-- Task brief --
Among the records that follow, find the line with "Figure 3. The" and the line with "Figure 5. Power network model including PMUs.". Set down those lines and all lines between them exactly, without adding anything.
━━━ Provided entries ━━━
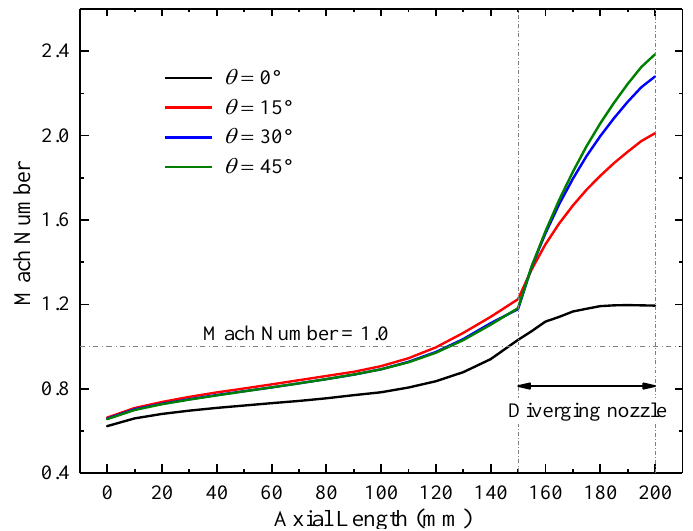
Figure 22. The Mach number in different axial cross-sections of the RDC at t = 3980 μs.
━━━
━━━ Provided entries ━━━
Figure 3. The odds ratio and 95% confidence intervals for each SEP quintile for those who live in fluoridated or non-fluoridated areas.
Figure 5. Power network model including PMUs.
━━━
-- Output of the task --
Figure 3. The odds ratio and 95% confidence intervals for each SEP quintile for those who live in fluoridated or non-fluoridated areas.
Figure 5. Power network model including PMUs.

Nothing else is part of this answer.